Researchers at the National Institutes of Health’s (NIH) National Center for Advancing Translational Sciences (NCATS) and the University of Nevada, Reno School of Medicine (UNR Med) have shown that an unsuccessful cancer treatment can be a potential therapy for Duchenne muscular dystrophy (DMD).

The drug candidate SU9516 was previously developed as a treatment for leukaemia and represents a different kind of approach for treating DMD, a degenerative muscle disease caused by a faulty gene.

DMD usually begins in childhood and leads to progressive muscle weakness with no available cure, and often causes the death of the patient around the age of 25.

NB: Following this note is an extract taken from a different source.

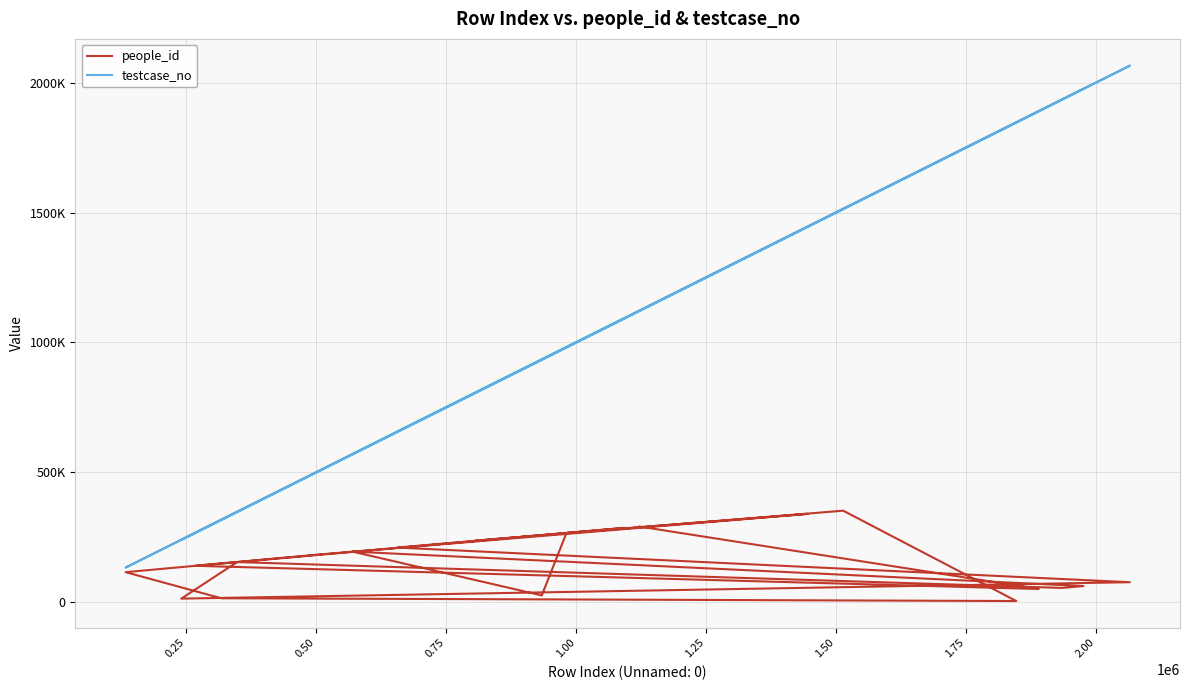

True or false: testcase_no has a value of 75542 at 13.

False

Patients suffering from DMD lack dystrophin, a protein similar to a molecular shock absorber that helps keep muscle cells intact. Without this, the patient’s muscles become fragile and easily injured.

Patients with DMD lose muscle strength and the ability to repair damaged muscle tissue, and mostly die from heart or respiratory issues.

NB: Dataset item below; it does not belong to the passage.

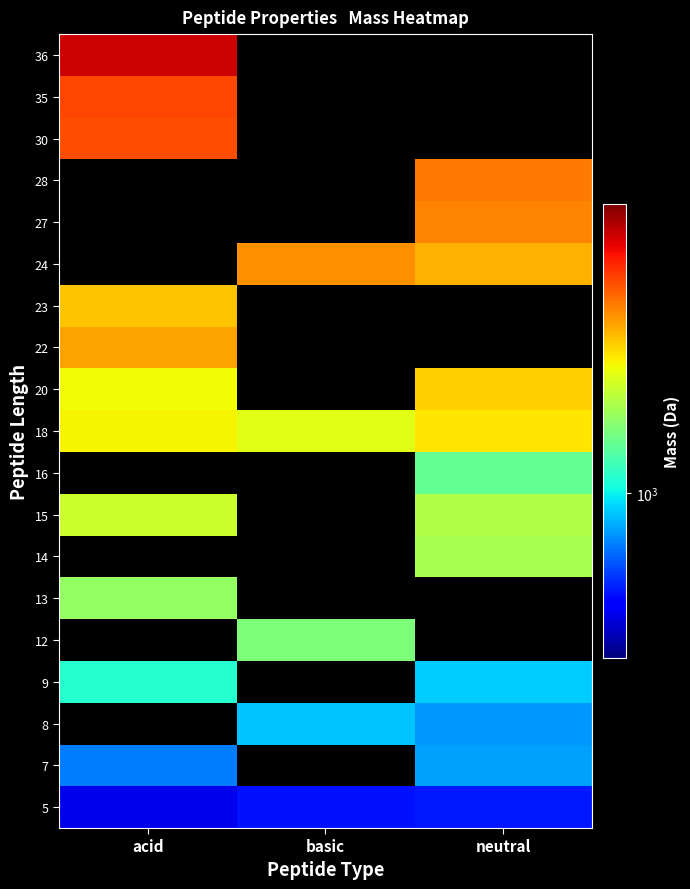

What is the greatest value displayed?

4198.9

The SU9516 drug, instead of fixing or replacing the faulty gene, boosts the muscle repair process that helps reinforce the muscle structure.

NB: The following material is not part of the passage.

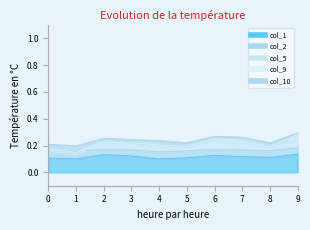

Rank the series by their maximum value, from highest to lowest.

col_1, col_5, col_2, col_10, col_9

NCATS chemical genomics centre acting branch chief Dr Juan Marugan and UNR Med pharmacology professor Dr Dean Burkin led a team that screened more than 350,000 compounds to find SU9516.

"The study revealed that the compound enhanced muscle function in both laboratory and animal DMD models."

The study revealed that the compound enhanced muscle function in both laboratory and animal DMD models.

Burkin and his UNR Med team also collaborated with NCATS researchers to screen a large collection of compounds for molecules that could increase the levels of a cell structural protein, α7β1 integrin, in mouse muscle cells developed in the laboratory.

The research showed that SU9516 helped increase integrin production and promoted the formation of muscle cells and fibres from DMD muscle stem cells, which is another major indication of its potential as a drug.

According to Burkin, the drug can either be used alone or in combination with other therapies yet to be developed.


Image: Diaphragm muscle from SU9516 treated dystrophin-deficient mouse showing nuclei (blue), myofibres (outlined in red) and regenerating muscle fibres (green). Photo: courtesy of Burkin lab at the University of Nevada, Reno School of Medicine.